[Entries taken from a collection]
^^^^^^^^^^^^^^^^

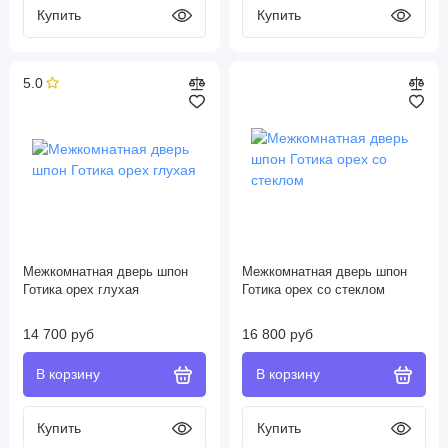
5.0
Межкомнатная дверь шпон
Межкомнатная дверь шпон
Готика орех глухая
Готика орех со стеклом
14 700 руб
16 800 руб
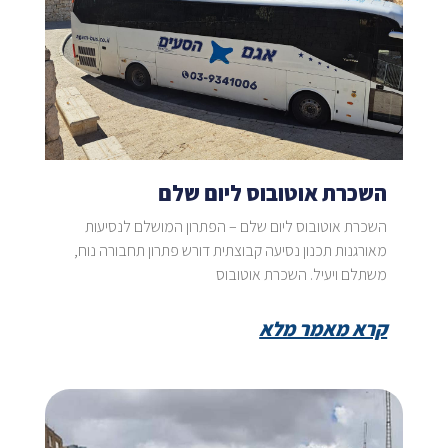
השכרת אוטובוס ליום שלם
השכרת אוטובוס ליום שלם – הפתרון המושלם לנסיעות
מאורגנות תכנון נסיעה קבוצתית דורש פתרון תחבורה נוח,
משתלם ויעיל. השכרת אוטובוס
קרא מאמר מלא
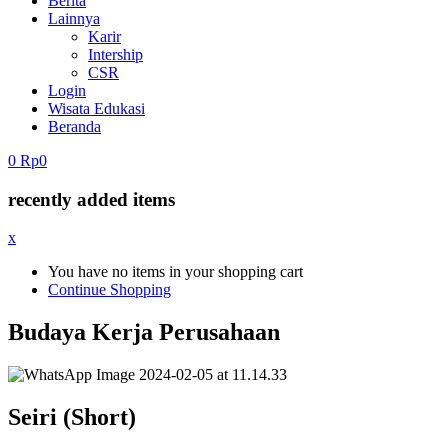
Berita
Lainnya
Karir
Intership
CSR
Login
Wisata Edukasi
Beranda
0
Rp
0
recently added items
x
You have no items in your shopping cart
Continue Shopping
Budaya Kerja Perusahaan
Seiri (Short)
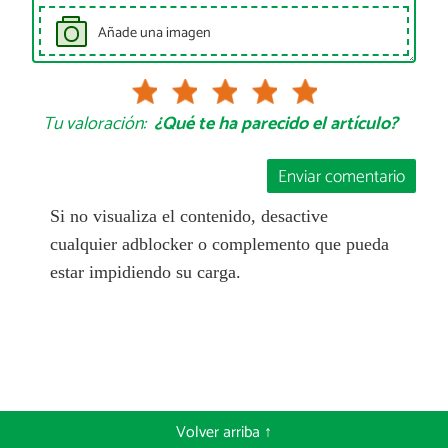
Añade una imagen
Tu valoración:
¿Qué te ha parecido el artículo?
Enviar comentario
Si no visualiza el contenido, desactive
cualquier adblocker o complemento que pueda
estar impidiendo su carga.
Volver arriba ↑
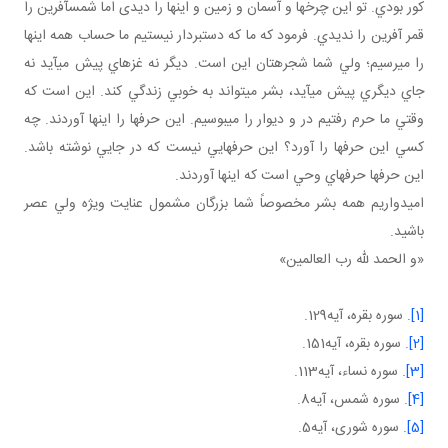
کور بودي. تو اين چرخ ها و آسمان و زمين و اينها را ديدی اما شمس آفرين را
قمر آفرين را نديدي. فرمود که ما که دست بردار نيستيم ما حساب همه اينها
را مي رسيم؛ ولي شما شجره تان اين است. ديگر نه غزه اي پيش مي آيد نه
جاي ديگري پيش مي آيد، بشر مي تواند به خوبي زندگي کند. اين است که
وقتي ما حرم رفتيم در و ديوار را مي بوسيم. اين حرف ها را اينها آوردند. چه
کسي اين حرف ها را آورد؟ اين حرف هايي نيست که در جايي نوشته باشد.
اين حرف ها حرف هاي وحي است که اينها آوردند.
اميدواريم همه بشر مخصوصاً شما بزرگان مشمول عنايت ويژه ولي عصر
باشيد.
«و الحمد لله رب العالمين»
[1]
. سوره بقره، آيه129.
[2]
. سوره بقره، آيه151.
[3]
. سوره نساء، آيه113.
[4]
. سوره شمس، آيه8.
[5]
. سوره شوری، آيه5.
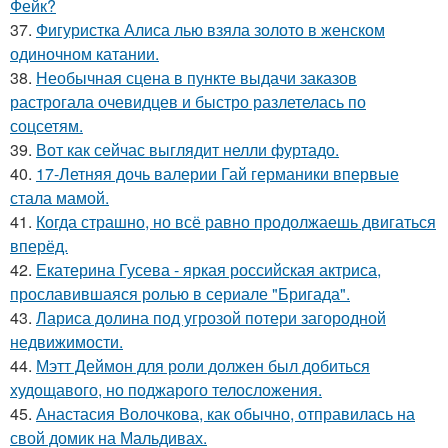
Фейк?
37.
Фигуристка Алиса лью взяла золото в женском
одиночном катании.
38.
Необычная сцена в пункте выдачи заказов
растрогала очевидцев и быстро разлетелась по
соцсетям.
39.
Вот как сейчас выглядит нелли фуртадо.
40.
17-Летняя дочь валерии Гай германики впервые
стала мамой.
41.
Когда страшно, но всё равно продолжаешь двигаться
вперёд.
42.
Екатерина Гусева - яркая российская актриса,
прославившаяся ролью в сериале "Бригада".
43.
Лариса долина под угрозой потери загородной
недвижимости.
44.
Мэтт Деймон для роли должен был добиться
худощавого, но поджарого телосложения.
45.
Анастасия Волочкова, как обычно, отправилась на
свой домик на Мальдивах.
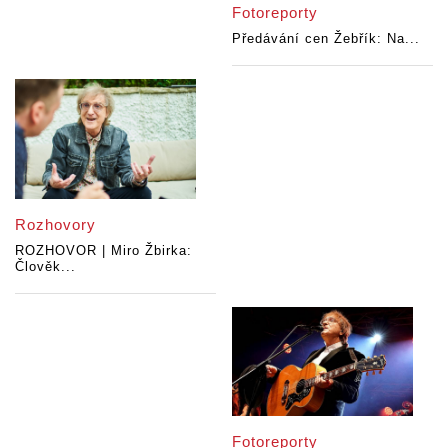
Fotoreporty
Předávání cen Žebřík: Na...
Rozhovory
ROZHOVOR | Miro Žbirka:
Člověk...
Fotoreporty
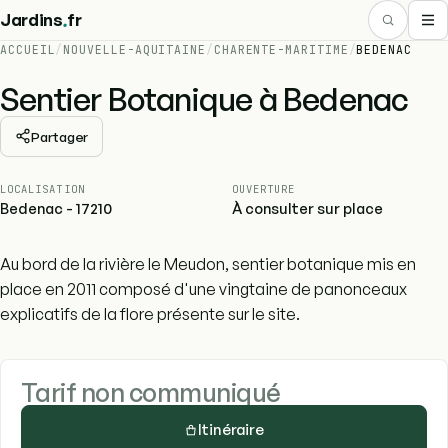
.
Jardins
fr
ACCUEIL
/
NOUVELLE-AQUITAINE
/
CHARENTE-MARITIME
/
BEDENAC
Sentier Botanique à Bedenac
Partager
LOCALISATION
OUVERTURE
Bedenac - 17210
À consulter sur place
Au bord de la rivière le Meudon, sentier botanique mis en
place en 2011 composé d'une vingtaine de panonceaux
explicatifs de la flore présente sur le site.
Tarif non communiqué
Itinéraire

^^^^^^^^^^^^^^^^

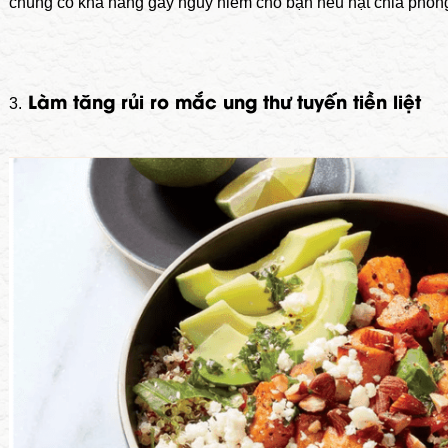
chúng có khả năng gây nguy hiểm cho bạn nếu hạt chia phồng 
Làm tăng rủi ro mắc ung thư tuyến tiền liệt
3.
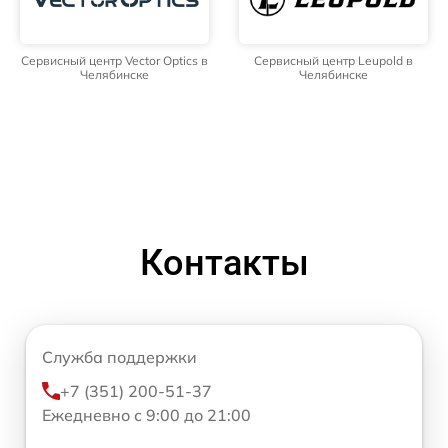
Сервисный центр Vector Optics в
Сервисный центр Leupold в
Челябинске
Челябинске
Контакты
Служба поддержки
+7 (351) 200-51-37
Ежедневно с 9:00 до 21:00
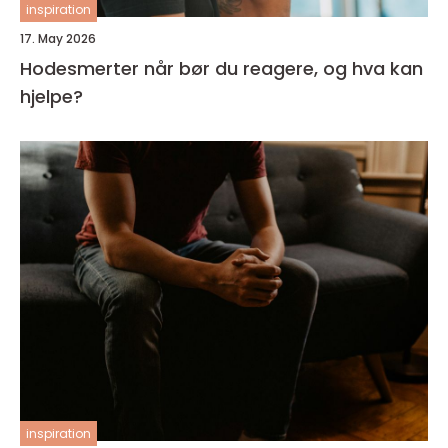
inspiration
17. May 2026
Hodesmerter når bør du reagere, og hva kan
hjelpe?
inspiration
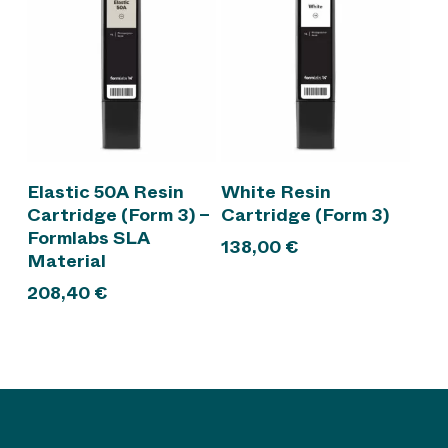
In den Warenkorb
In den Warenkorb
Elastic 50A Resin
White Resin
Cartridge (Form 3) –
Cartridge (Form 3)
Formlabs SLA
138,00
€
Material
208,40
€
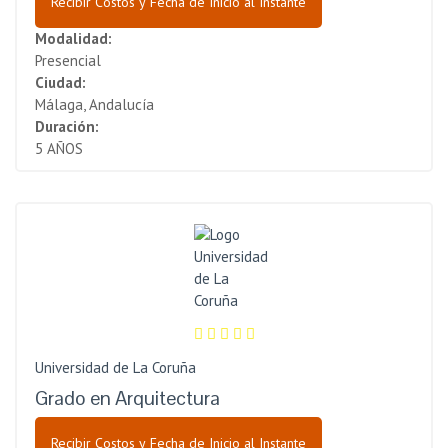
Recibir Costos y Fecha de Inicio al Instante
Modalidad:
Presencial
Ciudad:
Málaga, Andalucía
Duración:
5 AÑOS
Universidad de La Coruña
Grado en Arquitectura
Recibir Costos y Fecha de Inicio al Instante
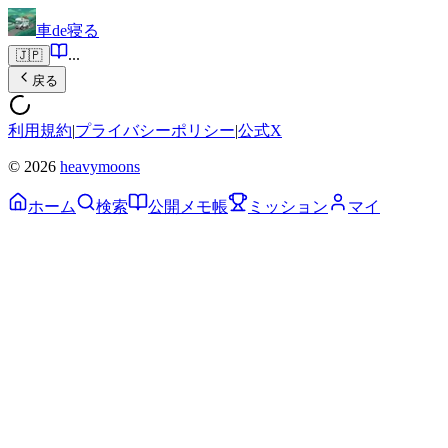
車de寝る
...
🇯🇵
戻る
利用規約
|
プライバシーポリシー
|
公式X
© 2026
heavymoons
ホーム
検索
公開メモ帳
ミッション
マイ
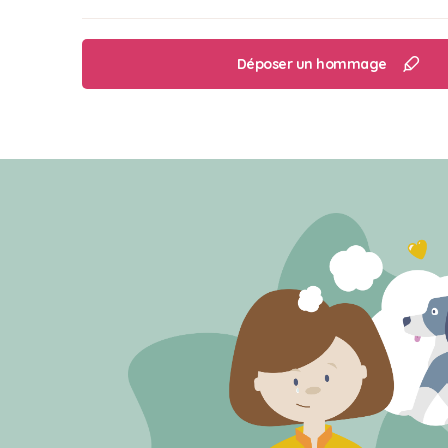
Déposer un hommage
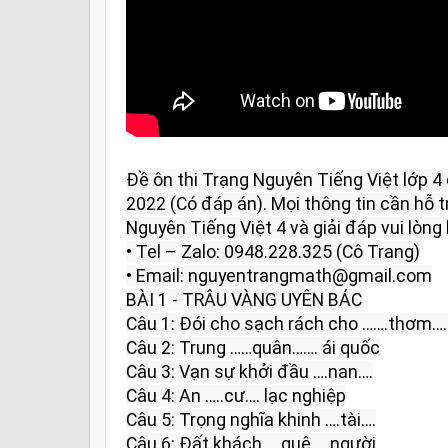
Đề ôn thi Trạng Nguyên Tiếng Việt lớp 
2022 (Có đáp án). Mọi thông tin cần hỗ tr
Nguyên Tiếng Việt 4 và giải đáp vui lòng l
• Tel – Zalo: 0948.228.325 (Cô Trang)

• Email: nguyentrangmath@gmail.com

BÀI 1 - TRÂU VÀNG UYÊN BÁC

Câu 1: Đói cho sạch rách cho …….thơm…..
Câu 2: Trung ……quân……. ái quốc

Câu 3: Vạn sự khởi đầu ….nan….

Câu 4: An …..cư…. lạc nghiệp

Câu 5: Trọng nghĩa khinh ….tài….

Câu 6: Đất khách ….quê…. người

^^^^^^^^^^^^^^^^

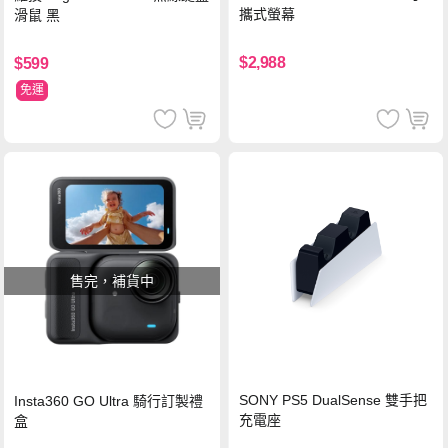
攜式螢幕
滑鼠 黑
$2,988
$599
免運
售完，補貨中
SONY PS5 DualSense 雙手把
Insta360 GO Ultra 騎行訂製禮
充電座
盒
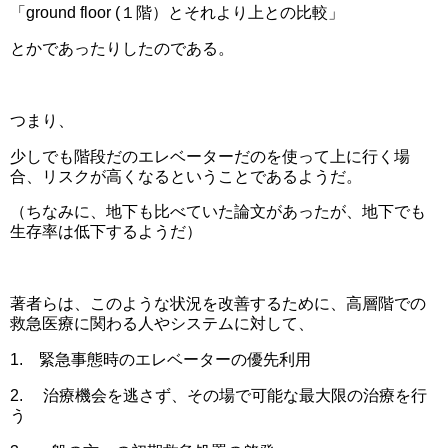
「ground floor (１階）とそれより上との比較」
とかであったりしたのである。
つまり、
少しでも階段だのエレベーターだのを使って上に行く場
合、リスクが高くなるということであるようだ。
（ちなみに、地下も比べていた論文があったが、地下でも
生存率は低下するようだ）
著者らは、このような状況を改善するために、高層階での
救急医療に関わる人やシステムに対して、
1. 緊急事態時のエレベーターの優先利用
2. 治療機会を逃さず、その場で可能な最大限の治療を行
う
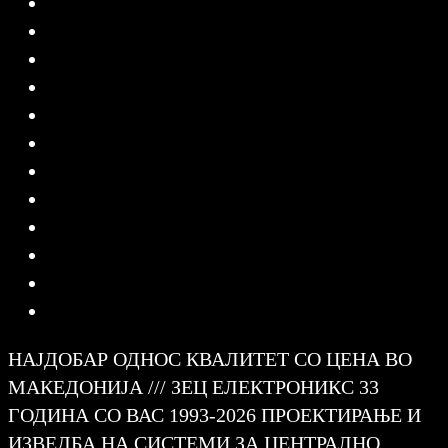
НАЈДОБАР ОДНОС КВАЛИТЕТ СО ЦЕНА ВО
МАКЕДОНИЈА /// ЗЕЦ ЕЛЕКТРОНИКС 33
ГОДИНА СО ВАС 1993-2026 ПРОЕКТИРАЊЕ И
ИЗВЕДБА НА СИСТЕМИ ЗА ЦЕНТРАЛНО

^^^^^^^^^^^^^^^^

■ **Your goal**: Copy the lines of the data verbatim, beginning at the line that contains "НАЈДОБАР ОДНОС КВАЛИТЕТ СО ЦЕНА ВО" and stopping after the line that contains "ИЗВЕДБА НА СИСТЕМИ ЗА ЦЕНТРАЛНО".

■ **Final answer**:
НАЈДОБАР ОДНОС КВАЛИТЕТ СО ЦЕНА ВО
МАКЕДОНИЈА /// ЗЕЦ ЕЛЕКТРОНИКС 33
ГОДИНА СО ВАС 1993-2026 ПРОЕКТИРАЊЕ И
ИЗВЕДБА НА СИСТЕМИ ЗА ЦЕНТРАЛНО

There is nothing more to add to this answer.